Assigned task = Copy, exactly and without additions, every line in the records below from the one holding "wall art [116,223,186,320]" through the one holding "hardback book [453,493,529,521]", both ends included.

The records =

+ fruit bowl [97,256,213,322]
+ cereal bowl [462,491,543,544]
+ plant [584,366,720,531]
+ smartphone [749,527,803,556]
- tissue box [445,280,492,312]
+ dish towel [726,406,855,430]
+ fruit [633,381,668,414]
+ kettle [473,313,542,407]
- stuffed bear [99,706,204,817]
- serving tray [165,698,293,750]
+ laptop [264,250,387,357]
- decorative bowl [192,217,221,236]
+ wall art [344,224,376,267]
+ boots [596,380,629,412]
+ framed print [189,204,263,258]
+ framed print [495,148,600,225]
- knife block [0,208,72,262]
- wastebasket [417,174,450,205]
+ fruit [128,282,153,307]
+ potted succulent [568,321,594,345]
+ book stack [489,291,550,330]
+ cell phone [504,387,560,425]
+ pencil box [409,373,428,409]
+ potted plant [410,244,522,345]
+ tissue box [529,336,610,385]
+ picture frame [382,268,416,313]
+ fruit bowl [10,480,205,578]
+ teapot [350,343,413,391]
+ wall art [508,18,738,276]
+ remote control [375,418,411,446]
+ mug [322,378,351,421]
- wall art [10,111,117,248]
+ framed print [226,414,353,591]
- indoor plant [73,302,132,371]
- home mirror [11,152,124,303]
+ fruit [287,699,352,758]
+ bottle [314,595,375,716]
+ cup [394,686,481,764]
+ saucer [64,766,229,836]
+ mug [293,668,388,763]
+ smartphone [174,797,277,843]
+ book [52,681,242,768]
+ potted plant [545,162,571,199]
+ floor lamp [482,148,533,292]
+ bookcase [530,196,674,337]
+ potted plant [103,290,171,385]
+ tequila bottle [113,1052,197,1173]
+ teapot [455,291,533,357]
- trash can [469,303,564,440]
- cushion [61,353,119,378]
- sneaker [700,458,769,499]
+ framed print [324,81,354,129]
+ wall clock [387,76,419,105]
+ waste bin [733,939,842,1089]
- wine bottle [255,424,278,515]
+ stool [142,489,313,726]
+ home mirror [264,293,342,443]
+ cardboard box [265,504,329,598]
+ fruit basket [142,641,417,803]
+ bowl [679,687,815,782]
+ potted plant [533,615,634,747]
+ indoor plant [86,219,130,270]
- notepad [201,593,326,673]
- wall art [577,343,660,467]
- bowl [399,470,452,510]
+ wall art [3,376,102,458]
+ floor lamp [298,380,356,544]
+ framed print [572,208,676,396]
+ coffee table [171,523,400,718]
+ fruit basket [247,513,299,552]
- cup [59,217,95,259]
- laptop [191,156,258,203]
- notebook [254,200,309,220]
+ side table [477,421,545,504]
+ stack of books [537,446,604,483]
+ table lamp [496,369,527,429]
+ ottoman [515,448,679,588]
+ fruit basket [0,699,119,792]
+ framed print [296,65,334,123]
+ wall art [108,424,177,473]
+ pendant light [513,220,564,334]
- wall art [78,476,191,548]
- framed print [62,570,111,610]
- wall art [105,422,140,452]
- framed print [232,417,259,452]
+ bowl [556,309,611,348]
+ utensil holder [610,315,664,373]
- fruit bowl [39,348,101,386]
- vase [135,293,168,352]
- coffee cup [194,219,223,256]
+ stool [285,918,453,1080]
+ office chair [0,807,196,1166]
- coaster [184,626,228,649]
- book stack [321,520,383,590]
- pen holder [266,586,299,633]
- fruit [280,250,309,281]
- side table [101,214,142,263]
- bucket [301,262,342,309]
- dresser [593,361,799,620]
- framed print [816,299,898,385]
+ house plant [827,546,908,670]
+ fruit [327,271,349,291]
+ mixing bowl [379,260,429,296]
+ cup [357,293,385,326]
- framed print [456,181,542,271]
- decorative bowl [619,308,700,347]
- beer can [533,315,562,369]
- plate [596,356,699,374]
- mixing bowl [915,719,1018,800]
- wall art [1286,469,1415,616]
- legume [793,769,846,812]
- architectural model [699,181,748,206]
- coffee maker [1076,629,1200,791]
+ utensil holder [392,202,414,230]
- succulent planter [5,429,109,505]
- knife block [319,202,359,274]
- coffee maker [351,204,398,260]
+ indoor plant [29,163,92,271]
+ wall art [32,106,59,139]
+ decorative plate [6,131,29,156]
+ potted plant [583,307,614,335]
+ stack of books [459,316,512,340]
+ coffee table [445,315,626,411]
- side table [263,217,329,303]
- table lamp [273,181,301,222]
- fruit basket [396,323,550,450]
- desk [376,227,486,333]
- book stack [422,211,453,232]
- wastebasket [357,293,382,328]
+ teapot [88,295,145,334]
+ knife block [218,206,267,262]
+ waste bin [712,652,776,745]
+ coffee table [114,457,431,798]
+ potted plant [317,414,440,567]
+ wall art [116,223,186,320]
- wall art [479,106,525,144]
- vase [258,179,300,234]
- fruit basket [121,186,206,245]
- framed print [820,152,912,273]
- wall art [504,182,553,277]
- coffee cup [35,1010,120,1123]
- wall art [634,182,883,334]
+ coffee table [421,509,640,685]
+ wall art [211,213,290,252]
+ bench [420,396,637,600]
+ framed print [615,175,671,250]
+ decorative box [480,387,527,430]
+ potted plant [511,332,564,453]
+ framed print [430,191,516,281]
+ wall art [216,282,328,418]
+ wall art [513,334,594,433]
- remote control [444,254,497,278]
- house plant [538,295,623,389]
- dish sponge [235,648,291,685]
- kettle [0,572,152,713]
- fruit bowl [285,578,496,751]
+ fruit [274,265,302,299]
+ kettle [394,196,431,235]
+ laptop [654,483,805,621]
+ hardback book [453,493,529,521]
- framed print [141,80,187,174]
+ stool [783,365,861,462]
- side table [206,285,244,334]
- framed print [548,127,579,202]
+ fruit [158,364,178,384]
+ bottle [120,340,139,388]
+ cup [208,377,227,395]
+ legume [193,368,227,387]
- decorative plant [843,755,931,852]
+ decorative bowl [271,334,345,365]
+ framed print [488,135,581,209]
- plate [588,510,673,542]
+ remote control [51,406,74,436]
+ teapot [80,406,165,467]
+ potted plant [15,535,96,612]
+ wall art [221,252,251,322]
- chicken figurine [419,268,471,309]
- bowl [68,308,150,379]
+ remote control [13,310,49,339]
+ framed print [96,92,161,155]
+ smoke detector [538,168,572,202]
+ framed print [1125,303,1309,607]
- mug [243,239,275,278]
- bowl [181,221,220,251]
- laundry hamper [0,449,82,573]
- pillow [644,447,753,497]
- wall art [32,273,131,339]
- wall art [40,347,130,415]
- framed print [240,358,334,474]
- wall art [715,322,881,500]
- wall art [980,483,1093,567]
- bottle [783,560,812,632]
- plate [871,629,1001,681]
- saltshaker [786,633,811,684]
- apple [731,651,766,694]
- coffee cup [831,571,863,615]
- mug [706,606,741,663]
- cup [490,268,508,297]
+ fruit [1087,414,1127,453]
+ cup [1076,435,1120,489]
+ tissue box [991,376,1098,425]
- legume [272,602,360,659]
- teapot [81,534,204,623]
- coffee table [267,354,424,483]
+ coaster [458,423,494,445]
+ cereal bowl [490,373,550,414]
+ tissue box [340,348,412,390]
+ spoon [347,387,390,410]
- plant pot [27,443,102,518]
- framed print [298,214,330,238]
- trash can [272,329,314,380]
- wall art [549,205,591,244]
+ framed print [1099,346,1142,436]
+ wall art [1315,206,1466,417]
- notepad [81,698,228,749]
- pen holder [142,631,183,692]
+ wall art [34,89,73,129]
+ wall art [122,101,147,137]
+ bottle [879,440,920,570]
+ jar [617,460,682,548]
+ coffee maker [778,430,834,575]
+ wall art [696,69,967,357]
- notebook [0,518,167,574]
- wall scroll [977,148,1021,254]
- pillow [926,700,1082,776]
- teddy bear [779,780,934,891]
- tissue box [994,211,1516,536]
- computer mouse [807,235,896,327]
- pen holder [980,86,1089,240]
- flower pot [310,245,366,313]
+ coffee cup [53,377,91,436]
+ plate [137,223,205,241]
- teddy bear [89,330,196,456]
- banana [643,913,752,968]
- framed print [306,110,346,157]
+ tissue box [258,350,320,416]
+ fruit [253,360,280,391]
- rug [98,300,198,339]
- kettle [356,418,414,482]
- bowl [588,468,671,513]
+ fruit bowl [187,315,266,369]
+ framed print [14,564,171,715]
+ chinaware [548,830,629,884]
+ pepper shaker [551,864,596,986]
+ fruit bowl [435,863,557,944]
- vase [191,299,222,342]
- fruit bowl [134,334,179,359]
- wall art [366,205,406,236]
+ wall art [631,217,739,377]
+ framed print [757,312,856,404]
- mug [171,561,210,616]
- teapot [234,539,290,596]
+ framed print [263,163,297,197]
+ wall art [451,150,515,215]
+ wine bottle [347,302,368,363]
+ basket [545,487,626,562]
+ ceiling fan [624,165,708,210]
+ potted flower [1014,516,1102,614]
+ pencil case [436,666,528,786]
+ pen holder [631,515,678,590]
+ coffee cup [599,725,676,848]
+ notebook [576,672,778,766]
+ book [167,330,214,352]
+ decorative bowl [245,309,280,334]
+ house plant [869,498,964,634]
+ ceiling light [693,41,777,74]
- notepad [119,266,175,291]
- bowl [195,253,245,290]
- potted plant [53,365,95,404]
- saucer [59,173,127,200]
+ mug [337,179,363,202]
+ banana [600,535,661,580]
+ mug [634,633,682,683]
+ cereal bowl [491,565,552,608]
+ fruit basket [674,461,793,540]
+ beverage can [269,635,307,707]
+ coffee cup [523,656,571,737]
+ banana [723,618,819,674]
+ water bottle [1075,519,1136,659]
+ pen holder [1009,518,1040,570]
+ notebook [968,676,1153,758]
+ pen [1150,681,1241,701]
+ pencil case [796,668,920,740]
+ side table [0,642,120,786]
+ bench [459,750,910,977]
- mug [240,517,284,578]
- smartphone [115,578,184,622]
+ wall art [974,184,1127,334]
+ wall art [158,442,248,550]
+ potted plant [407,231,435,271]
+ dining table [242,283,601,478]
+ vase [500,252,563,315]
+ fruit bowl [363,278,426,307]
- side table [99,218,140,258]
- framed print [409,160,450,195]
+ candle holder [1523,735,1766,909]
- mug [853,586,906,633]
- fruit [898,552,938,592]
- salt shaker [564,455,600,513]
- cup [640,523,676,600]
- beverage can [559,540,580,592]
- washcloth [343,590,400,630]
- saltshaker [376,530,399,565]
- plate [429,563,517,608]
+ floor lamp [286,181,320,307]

Solved exercise =
+ wall art [116,223,186,320]
- wall art [479,106,525,144]
- vase [258,179,300,234]
- fruit basket [121,186,206,245]
- framed print [820,152,912,273]
- wall art [504,182,553,277]
- coffee cup [35,1010,120,1123]
- wall art [634,182,883,334]
+ coffee table [421,509,640,685]
+ wall art [211,213,290,252]
+ bench [420,396,637,600]
+ framed print [615,175,671,250]
+ decorative box [480,387,527,430]
+ potted plant [511,332,564,453]
+ framed print [430,191,516,281]
+ wall art [216,282,328,418]
+ wall art [513,334,594,433]
- remote control [444,254,497,278]
- house plant [538,295,623,389]
- dish sponge [235,648,291,685]
- kettle [0,572,152,713]
- fruit bowl [285,578,496,751]
+ fruit [274,265,302,299]
+ kettle [394,196,431,235]
+ laptop [654,483,805,621]
+ hardback book [453,493,529,521]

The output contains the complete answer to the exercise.